An Autoencoder is an Artifical Neural Network that is trained to "encode" a given input into a specified latent space, and conversely reconstruct input from this latent space by "decoding" it. The application of such neural networks range all the way from data compression to denoising.

An Autoencoder for images works in two phases. A encoding phase, where the image is "encoded" into a particular latent space size, as shown for a 32x32x3 image below:

And a decoding phase, where the Neural Network "decodes" the entire image back using the latent code it was intially crunched into, as seen below:

As evidenced above, the entire image is fed into the Autoencoder at one go, to encoder and decode from a single latent space.

------------------------------------

→ **Challenges**:
• 1. Pick out each line of the listing that contains the word "pink", matching case exactly, and copy those lines.
• 2. Extend the passage on autoencoders, picking up after its final sentence.

Dataset records:
------------------------------------

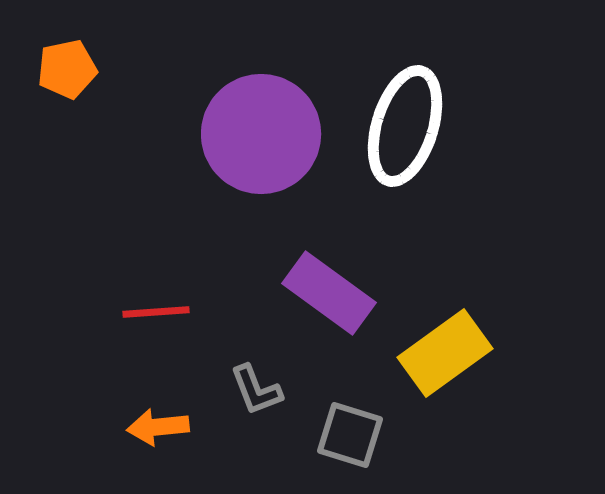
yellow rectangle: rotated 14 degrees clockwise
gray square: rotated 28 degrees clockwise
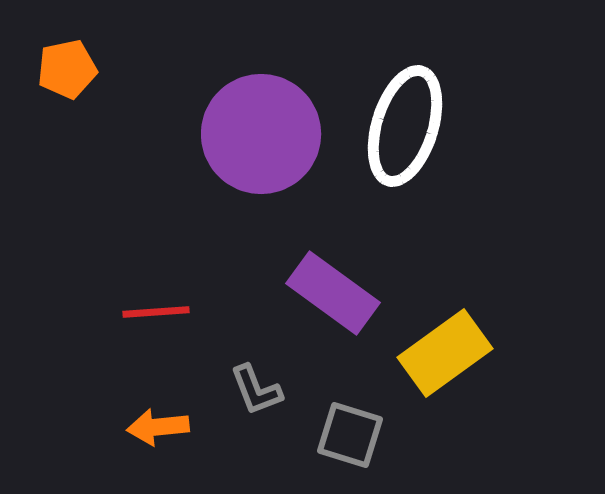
purple rectangle: moved 4 px right
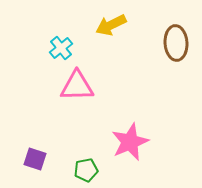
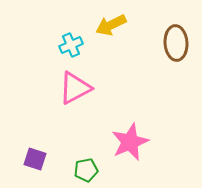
cyan cross: moved 10 px right, 3 px up; rotated 15 degrees clockwise
pink triangle: moved 2 px left, 2 px down; rotated 27 degrees counterclockwise
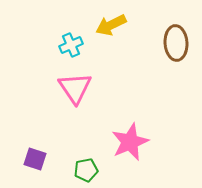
pink triangle: rotated 36 degrees counterclockwise
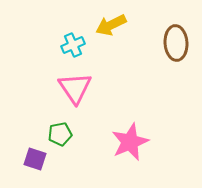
cyan cross: moved 2 px right
green pentagon: moved 26 px left, 36 px up
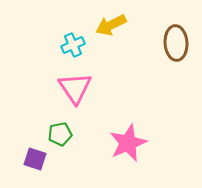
pink star: moved 2 px left, 1 px down
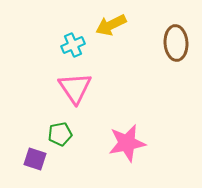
pink star: moved 1 px left; rotated 12 degrees clockwise
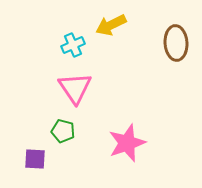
green pentagon: moved 3 px right, 3 px up; rotated 25 degrees clockwise
pink star: rotated 9 degrees counterclockwise
purple square: rotated 15 degrees counterclockwise
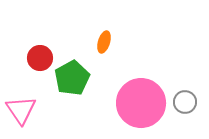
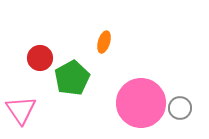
gray circle: moved 5 px left, 6 px down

------------------------------------

→ **Responses for each task**:
• 1.
pink triangle: moved 2 px left, 2 px down; rotated 27 degrees counterclockwise
pink triangle: rotated 36 degrees counterclockwise
pink star: moved 2 px left, 1 px down
pink star: moved 1 px left; rotated 12 degrees clockwise
pink star: rotated 9 degrees counterclockwise

• 2.
My design of a Channel-Specific-Autoencoder involves splitting the image into seperate colour channels of R , G , and B and feeding them to three seperate encoders to encoder into separate latent-spaces and decode the individual channels from seperately, and stack together to reconstruct the entire image. A depiction of it can be seen below:

The primary motivation for such an architecture was to "divide labour". As opposed to having a single autoencoder reconstruct the entire image, the proposed model "outsources" reconstructing individual colour channels to 3 separate autoencoders, thereby working in unison to generate the entire image.

A few of the results can be seen below:

As seen in a lot of the results, the colour in the CS-Autoencoder appear more "true" compared to a Traditional Autoencoder.

Note: Both Autoencoders have the images encoded into the same net latent space size of 96 (32*3 in the case of the CS-Autencoder)